À la librairie Pantoute, les répondants mentionnent tous que la librairie est leur famille, mais avec quelques divergences. Pour l'un, il s'agit du magasin pour lequel il travaille. Il précise que plusieurs collègues sont devenus des amis. Cependant, bien qu'il y ait des échanges constants entre les employés des deux magasins, il se sent moins près des travailleurs de la basse-ville, qui ne partagent pas son quotidien. À propos du magasin dans Saint-Roch, il dit : « J'aime moins le milieu, j'aime moins le euh… c'est comme si je m'éloignais. C'est comme des cousins ahahah. J'imagine que je m'y ferais, mais je ne pense pas que j'aimerais quitter ma famille pour aller habiter avec des cousins. » (Marc, Pantoute) Malgré la proximité des deux magasins, la distance semble amener certains problèmes dans la création d'une communauté coopérative plus large. Pour Guillaume, il n'y a pas vraiment de différence entre les deux magasins : « C'est la même équipe, c'est la même gestion, c'est

la même gang […] l'esprit Pantoute est le même. […] Et pour nous, ce n’est pas, ce n’est pas une bannière, tu sais, c'est la maison mère et la petite sœur. C'est le même Pantoute, c'est la même famille. » (Guillaume, Pantoute) Denis aussi ne voit pas de différence entre la communauté des deux magasins. Lorsqu'il s'est fait demander ce qu'il perdrait en quittant l'entreprise, il a répondu ceci : « Ce que je perdrais, je vais te dire, c'est cette communauté- là de gens qui, depuis 10 ans, sont à peu près les mêmes. Avec qui j'ai, avec qui j'ai créé des liens super forts. » (Denis, Pantoute)

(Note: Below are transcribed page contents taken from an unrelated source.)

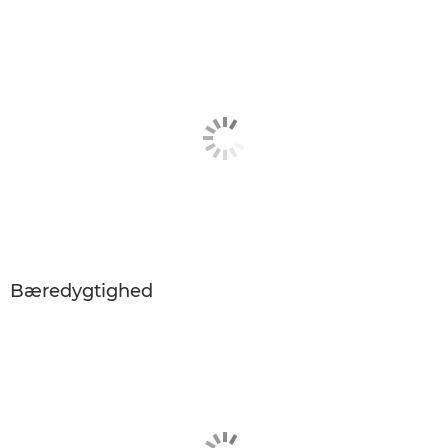
Bæredygtighed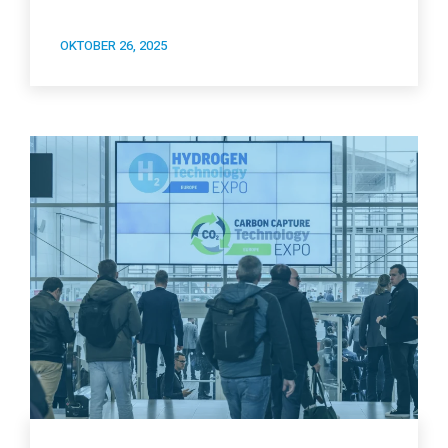
OKTOBER 26, 2025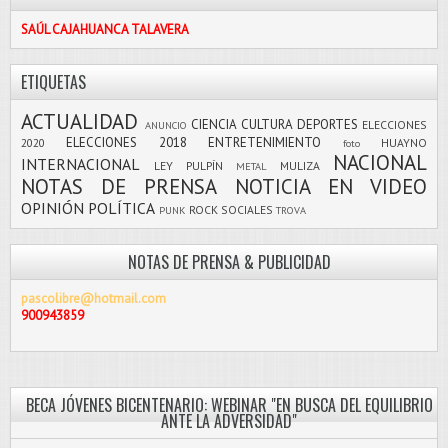
SAÚL CAJAHUANCA TALAVERA
ETIQUETAS
ACTUALIDAD
CIENCIA
CULTURA
DEPORTES
ELECCIONES
ANUNCIO
ELECCIONES 2018
ENTRETENIMIENTO
2020
HUAYNO
foto
NACIONAL
INTERNACIONAL
LEY PULPÍN
MULIZA
METAL
NOTAS DE PRENSA
NOTICIA EN VIDEO
OPINIÓN
POLÍTICA
ROCK
SOCIALES
PUNK
TROVA
NOTAS DE PRENSA & PUBLICIDAD
pascolibre@hotmail.com
900943859
BECA JÓVENES BICENTENARIO: WEBINAR "EN BUSCA DEL EQUILIBRIO
ANTE LA ADVERSIDAD"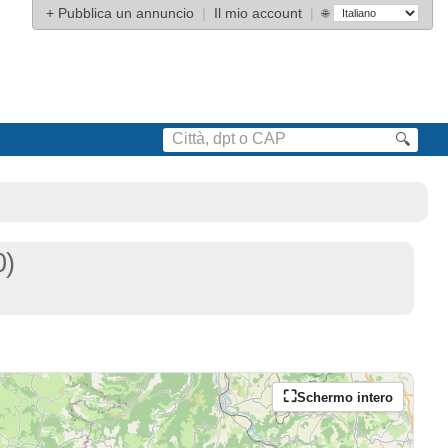
+
Pubblica un annuncio
|
Il mio account
|
🌐
🔍
0)
Schermo intero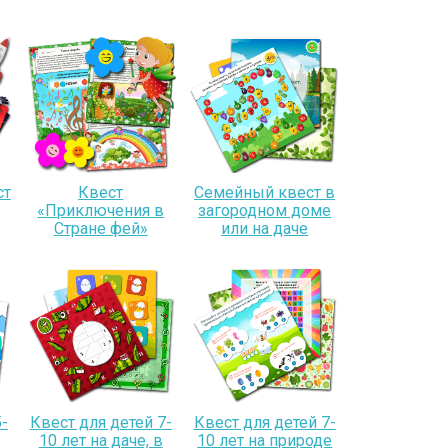
ст
Квест
Семейный квест в
«Приключения в
загородном доме
Стране фей»
или на даче
-
Квест для детей 7-
Квест для детей 7-
10 лет на даче, в
10 лет на природе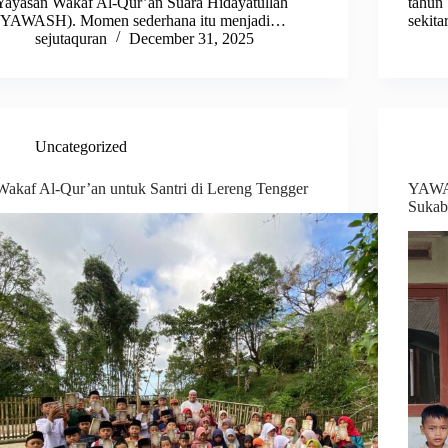
Yayasan Wakaf Al-Qur’an Suara Hidayatullah
tahun
(YAWASH). Momen sederhana itu menjadi…
sekit
sejutaquran
December 31, 2025
Uncategorized
Wakaf Al-Qur’an untuk Santri di Lereng Tengger
YAWAS
Suka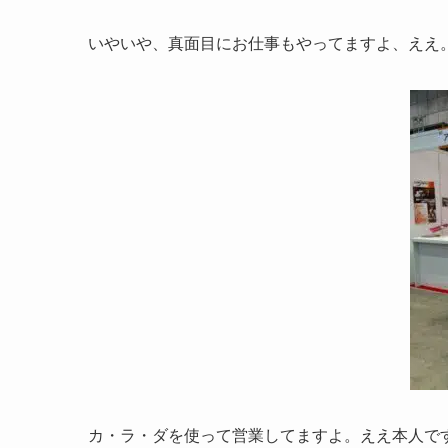
いやいや、真面目にお仕事もやってますよ、ええ
カ・ラ・ダを使って営業してますよ。ええ本人で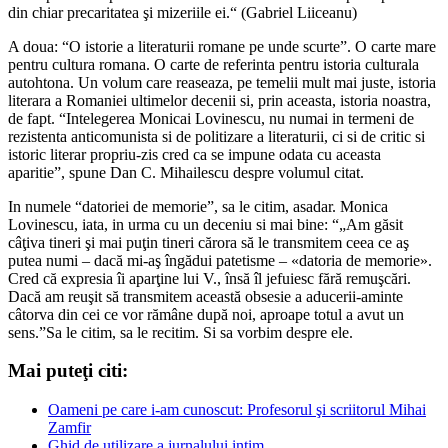
din chiar precaritatea şi mizeriile ei.“ (Gabriel Liiceanu)
A doua: “O istorie a literaturii romane pe unde scurte”. O carte mare
pentru cultura romana. O carte de referinta pentru istoria culturala
autohtona. Un volum care reaseaza, pe temelii mult mai juste, istoria
literara a Romaniei ultimelor decenii si, prin aceasta, istoria noastra,
de fapt. “Intelegerea Monicai Lovinescu, nu numai in termeni de
rezistenta anticomunista si de politizare a literaturii, ci si de critic si
istoric literar propriu-zis cred ca se impune odata cu aceasta
aparitie”, spune Dan C. Mihailescu despre volumul citat.
In numele “datoriei de memorie”, sa le citim, asadar. Monica
Lovinescu, iata, in urma cu un deceniu si mai bine: “„Am găsit
câţiva tineri şi mai puţin tineri cărora să le transmitem ceea ce aş
putea numi – dacă mi-aş îngădui patetisme – «datoria de memorie».
Cred că expresia îi aparţine lui V., însă îl jefuiesc fără remuşcări.
Dacă am reuşit să transmitem această obsesie a aducerii-aminte
câtorva din cei ce vor rămâne după noi, aproape totul a avut un
sens.”Sa le citim, sa le recitim. Si sa vorbim despre ele.
Mai puteţi citi:
Oameni pe care i-am cunoscut: Profesorul şi scriitorul Mihai
Zamfir
Ghid de utilizare a jurnalului intim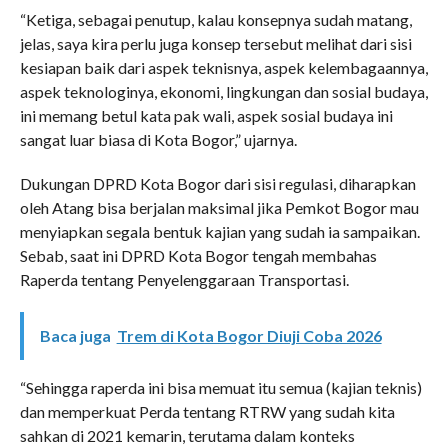
“Ketiga, sebagai penutup, kalau konsepnya sudah matang,
jelas, saya kira perlu juga konsep tersebut melihat dari sisi
kesiapan baik dari aspek teknisnya, aspek kelembagaannya,
aspek teknologinya, ekonomi, lingkungan dan sosial budaya,
ini memang betul kata pak wali, aspek sosial budaya ini
sangat luar biasa di Kota Bogor,” ujarnya.
Dukungan DPRD Kota Bogor dari sisi regulasi, diharapkan
oleh Atang bisa berjalan maksimal jika Pemkot Bogor mau
menyiapkan segala bentuk kajian yang sudah ia sampaikan.
Sebab, saat ini DPRD Kota Bogor tengah membahas
Raperda tentang Penyelenggaraan Transportasi.
Baca juga
Trem di Kota Bogor Diuji Coba 2026
“Sehingga raperda ini bisa memuat itu semua (kajian teknis)
dan memperkuat Perda tentang RTRW yang sudah kita
sahkan di 2021 kemarin, terutama dalam konteks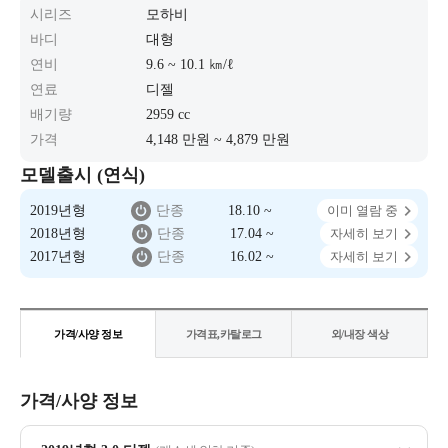
시리즈
모하비
바디
대형
연비
9.6 ~ 10.1 ㎞/ℓ
연료
디젤
배기량
2959 cc
가격
4,148 만원 ~ 4,879 만원
모델출시 (연식)
2019년형
단종
18.10 ~
이미 열람 중
2018년형
단종
17.04 ~
자세히 보기
2017년형
단종
16.02 ~
자세히 보기
가격/사양 정보
가격표,카탈로그
외/내장 색상
가격/사양 정보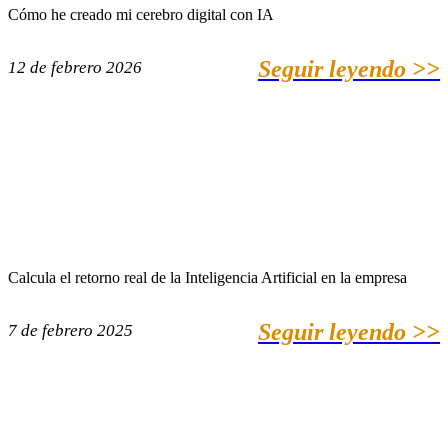
Cómo he creado mi cerebro digital con IA
Seguir leyendo >>
12 de febrero 2026
Calcula el retorno real de la Inteligencia Artificial en la empresa
Seguir leyendo >>
7 de febrero 2025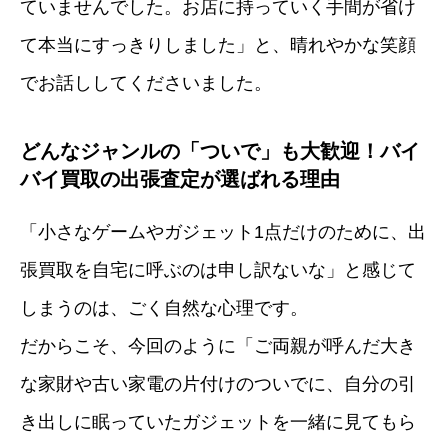
ていませんでした。お店に持っていく手間が省け
て本当にすっきりしました」と、晴れやかな笑顔
でお話ししてくださいました。
どんなジャンルの「ついで」も大歓迎！バイ
バイ買取の出張査定が選ばれる理由
「小さなゲームやガジェット1点だけのために、出
張買取を自宅に呼ぶのは申し訳ないな」と感じて
しまうのは、ごく自然な心理です。
だからこそ、今回のように「ご両親が呼んだ大き
な家財や古い家電の片付けのついでに、自分の引
き出しに眠っていたガジェットを一緒に見てもら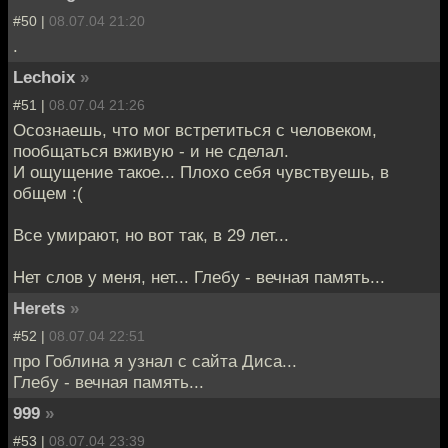
#50 |
08.07.04 21:20
.
Lechoix
»
#51 |
08.07.04 21:26
Осознаешь, что мог встретиться с человеком,
пообщаться вживую - и не сделал.
И ощущение такое... Плохо себя чувствуешь, в
общем :(
Все умирают, но вот так, в 29 лет...
Нет слов у меня, нет... Глебу - вечная память...
Herets
»
#52 |
08.07.04 22:51
про Гоблина я узнал с сайта Диса...
Глебу - вечная память...
999
»
#53 |
08.07.04 23:39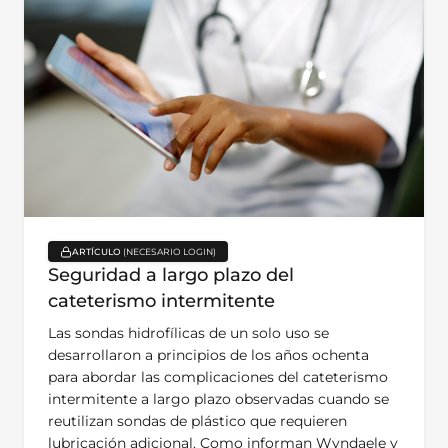
ARTÍCULO
key:global.content-type:
Seguridad a largo plazo del
cateterismo intermitente
Las sondas hidrofílicas de un solo uso se
desarrollaron a principios de los años ochenta
para abordar las complicaciones del cateterismo
intermitente a largo plazo observadas cuando se
reutilizan sondas de plástico que requieren
lubricación adicional. Como informan Wyndaele y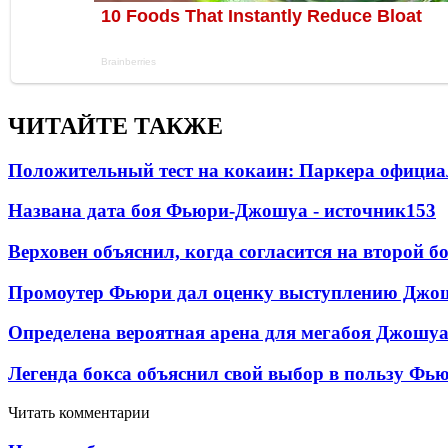
ЧИТАЙТЕ ТАКЖЕ
Положительный тест на кокаин: Паркера официа
Названа дата боя Фьюри-Джошуа - источник
153
Верховен объяснил, когда согласится на второй б
Промоутер Фьюри дал оценку выступлению Джош
Определена вероятная арена для мегабоя Джошу
Легенда бокса объяснил свой выбор в пользу Фь
Читать комментарии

Chez Zone, on remarque la même difficulté. Maxime a mentionné qu'il se sentait très près de ses collègues et de ses supérieurs du magasin de Saint-Roch et qu'ils constituaient une grande équipe. Cependant, le rapport n'est pas le même avec le haut de la pyramide qui se retrouve en haute-ville. Ces derniers sont vus comme gérant de l'extérieur, et imposant des décisions au magasin de la basse-ville sans les consulter. Il y a bel et bien une communauté d'appartenance, mais elle a lieu dans le magasin, et non dans la coopérative. On retrouve la même chose au pavillon Maurice-Pollack, où les répondants semblent très près de leurs collègues, mais ne mentionnent pas les autres magasins présents dans la ville de Québec. Frédéric précise d'ailleurs qu'il n'aimerait pas travailler dans un autre magasin que celui du Maurice-Pollack : « Dans le fond, admettons le magasin central, toute la structure est là. Ça fait qu’admettons, quelqu'un qui travaille au centre ville, qui a un problème avec la vente d'ordinateur se retrouve à appeler, ça met des délais, puis ce n’est pas quelque chose que j'aime faire. Si je suis avec un client et il y a une situation problématique, le technicien, je peux aller le voir en bas tout de suite, ou l'appeler, lui en parler et il va monter. » (Frédéric, Zone) Bien que ce soit une seule et même coopérative, les communautés diffèrent d'un magasin à l'autre, et certains se sentent assujettis aux décisions prises par le centre.

Les répondants sentent donc une appartenance au magasin pour lequel ils travaillent, mais, dans le cas des coopératives ayant plusieurs lieux de vente, cette appartenance ne semble pas dépasser le cadre du magasin pour lequel ils travaillent. Ils sont cependant très attachés à leurs collègues de travail, peu importe la coopérative, auxquels ils réfèrent parfois en terme de membre d’une seconde famille.